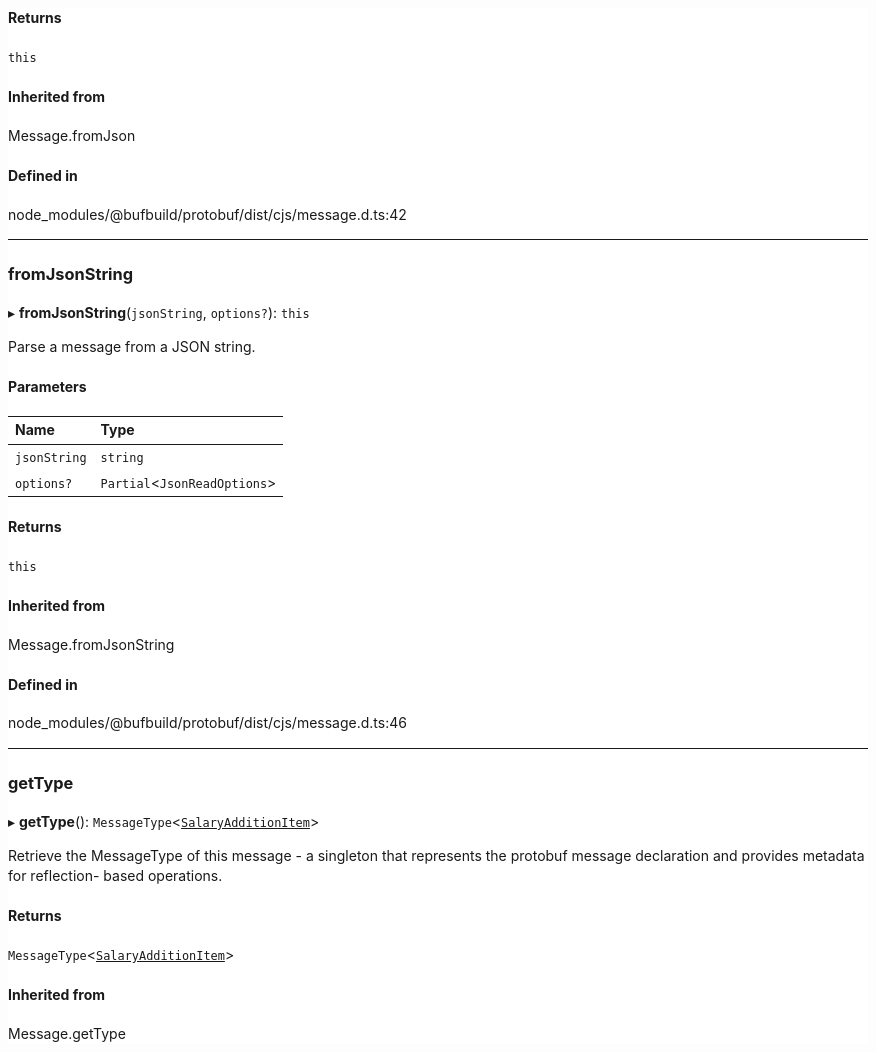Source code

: #### Returns

`this`

#### Inherited from

Message.fromJson

#### Defined in

node_modules/@bufbuild/protobuf/dist/cjs/message.d.ts:42

___

### fromJsonString

▸ **fromJsonString**(`jsonString`, `options?`): `this`

Parse a message from a JSON string.

#### Parameters

| Name | Type |
| :------ | :------ |
| `jsonString` | `string` |
| `options?` | `Partial`\<`JsonReadOptions`\> |

#### Returns

`this`

#### Inherited from

Message.fromJsonString

#### Defined in

node_modules/@bufbuild/protobuf/dist/cjs/message.d.ts:46

___

### getType

▸ **getType**(): `MessageType`\<[`SalaryAdditionItem`](SalaryAdditionItem.md)\>

Retrieve the MessageType of this message - a singleton that represents
the protobuf message declaration and provides metadata for reflection-
based operations.

#### Returns

`MessageType`\<[`SalaryAdditionItem`](SalaryAdditionItem.md)\>

#### Inherited from

Message.getType
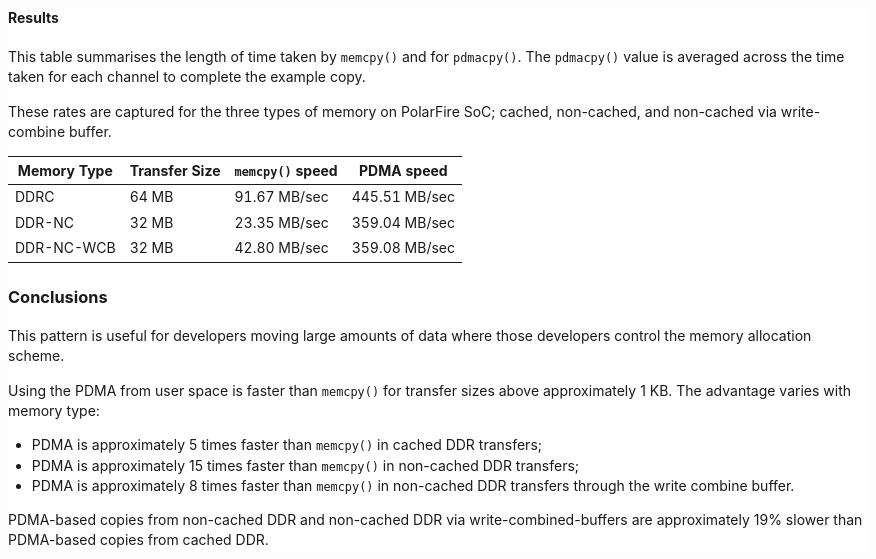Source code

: #### Results

This table summarises the length of time taken by `memcpy()`
and for `pdmacpy()`.  The `pdmacpy()` value is averaged across
the time taken for each channel to complete the example copy.

These rates are captured for the three types of memory on PolarFire SoC; cached, non-cached, and
non-cached via write-combine buffer.

| Memory Type | Transfer Size | `memcpy()` speed | PDMA speed |
| ----------- | ------------- | ------------ | ------------- |
| DDRC        | 64 MB         | 91.67 MB/sec | 445.51 MB/sec |
| DDR-NC      | 32 MB         | 23.35 MB/sec | 359.04 MB/sec |
| DDR-NC-WCB  | 32 MB         | 42.80 MB/sec | 359.08 MB/sec |

### Conclusions
This pattern is useful for developers moving large amounts of data where those
developers control the memory allocation scheme.

Using the PDMA from user space is faster than `memcpy()` for transfer sizes 
above approximately 1 KB. The advantage varies with memory type:

* PDMA is approximately 5 times faster than `memcpy()` in cached DDR transfers;
* PDMA is approximately 15 times faster than `memcpy()` in non-cached DDR transfers;
* PDMA is approximately 8 times faster than `memcpy()` in non-cached DDR transfers through the write combine buffer.

PDMA-based copies from non-cached DDR and non-cached DDR via write-combined-buffers are approximately 19% slower than PDMA-based copies from cached DDR.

■ **YOUR GOAL**
If a line in the material above contains the word "SalaryAdditionItem", copy it.

■ **OUTPUT OF THE TASK**
▸ **getType**(): `MessageType`\<[`SalaryAdditionItem`](SalaryAdditionItem.md)\>
`MessageType`\<[`SalaryAdditionItem`](SalaryAdditionItem.md)\>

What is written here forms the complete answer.